1. A method for driving a plasma display panel comprising a plurality of pixels, a plurality of first electrode lines, a plurality second electrode lines, and a plurality of third electrode lines crossing the first electrode lines and the second electrode lines, and being driven by dividing a frame into a plurality of subfields, each subfield comprising a reset period, an address period and a sustain discharge period, the method comprising:

applying a first pre-address signal to a first group of third electrode lines among the plurality of third electrode lines in a pre-address period, the pre-address period being between the reset period and the address period in at least one of the subfields; and

applying a second pre-address signal to at least a second group of third electrode lines among the plurality of third electrode lines in the pre-address period.

2. The method for driving the plasma display panel as claimed in claim 1, wherein a time interval exists between the first pre-address signal and the second pre-address signal are applied at.

3. The method for driving the plasma display panel as claimed in claim 1, wherein display data are not included in the first pre-address signal or the second pre-address signal.

4. The method for driving the plasma display panel as claimed in claim 1, wherein the first pre-address signal and the second pre-address signal are applied in a first subfield among the plurality of subfields of the unit frame.

5. A method for driving the plasma display panel comprising a plurality of pixels, a plurality of first electrode lines, a plurality of second electrode lines, and a plurality of third electrode lines crossing the first electrode lines and the second electrode lines, and being driven by dividing a frame into a plurality of subfields, each subfield comprising a reset period, an address period and a sustain discharge period, the method comprising:

dividing the plurality of third electrode lines into a plurality of groups; and

applying pre-address signals to the third electrode lines from a first group to a last group at a time interval in a pre-address period, the pre-address period being between the reset period and the address period in at least one of the subfields.

6. The method for driving the plasma display panel as claimed in claim 5, wherein display data are not included in the pre-address signals.

7. The method for driving the plasma display panel as claimed in claim 4, wherein the applying the pre-address signals is performed in a first subfield among the plurality of subfields of the frame.
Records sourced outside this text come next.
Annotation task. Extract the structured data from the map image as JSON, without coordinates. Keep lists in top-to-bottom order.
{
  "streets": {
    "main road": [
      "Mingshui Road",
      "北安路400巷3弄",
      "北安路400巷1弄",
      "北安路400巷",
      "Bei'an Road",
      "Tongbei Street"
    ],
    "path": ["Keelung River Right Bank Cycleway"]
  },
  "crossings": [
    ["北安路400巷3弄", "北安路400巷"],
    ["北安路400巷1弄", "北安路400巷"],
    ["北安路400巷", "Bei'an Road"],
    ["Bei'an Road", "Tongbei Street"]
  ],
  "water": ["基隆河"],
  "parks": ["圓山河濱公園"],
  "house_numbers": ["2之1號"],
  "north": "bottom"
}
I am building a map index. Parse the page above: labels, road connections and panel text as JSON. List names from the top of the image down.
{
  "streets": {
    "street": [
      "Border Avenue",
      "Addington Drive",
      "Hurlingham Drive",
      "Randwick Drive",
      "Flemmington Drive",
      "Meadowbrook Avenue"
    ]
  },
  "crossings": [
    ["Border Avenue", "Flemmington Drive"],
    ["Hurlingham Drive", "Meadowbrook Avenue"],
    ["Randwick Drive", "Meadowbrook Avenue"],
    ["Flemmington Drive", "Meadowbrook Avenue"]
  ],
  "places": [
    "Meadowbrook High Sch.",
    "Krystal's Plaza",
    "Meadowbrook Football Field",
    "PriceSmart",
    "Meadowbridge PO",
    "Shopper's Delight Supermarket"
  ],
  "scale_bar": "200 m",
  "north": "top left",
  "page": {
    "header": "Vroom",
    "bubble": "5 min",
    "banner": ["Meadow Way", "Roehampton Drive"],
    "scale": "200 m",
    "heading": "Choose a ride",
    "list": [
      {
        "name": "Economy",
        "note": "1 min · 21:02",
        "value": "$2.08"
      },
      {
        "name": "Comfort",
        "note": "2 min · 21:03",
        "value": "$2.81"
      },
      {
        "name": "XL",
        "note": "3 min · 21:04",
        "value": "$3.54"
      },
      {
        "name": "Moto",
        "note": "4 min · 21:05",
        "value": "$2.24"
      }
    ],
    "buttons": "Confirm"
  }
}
8. A plasma display panel configured to be driven during a plurality of subfields of a frame, each subfield comprising a reset period, an address period, a sustain period, and a pre-address period between the reset period and the address period, the plasma display panel comprising:

a plurality of pixels for displaying an image;

a plurality of first electrode lines and a plurality of second electrode lines that are parallel to each other;

a plurality of third electrode lines comprising at least a first group and a second group of third electrode lines and crossing the first and second electrode lines, and for applying address signals; and

an address driver for providing the address signals to the third electrode lines during the address period, and for providing pre-address signals to the first group of the third electrode lines at a first time in the pre-address period and to the second group of the third electrode lines at a second time after the first time in the pre-address period.

9. The plasma display panel of claim 8 further comprising a scan driver for providing a driving signal to plurality of first electrode lines during the reset period.

10. The plasma display panel of claim 8 further comprising a sustain driver for providing a driving signal to the plurality of second electrodes during the sustain period.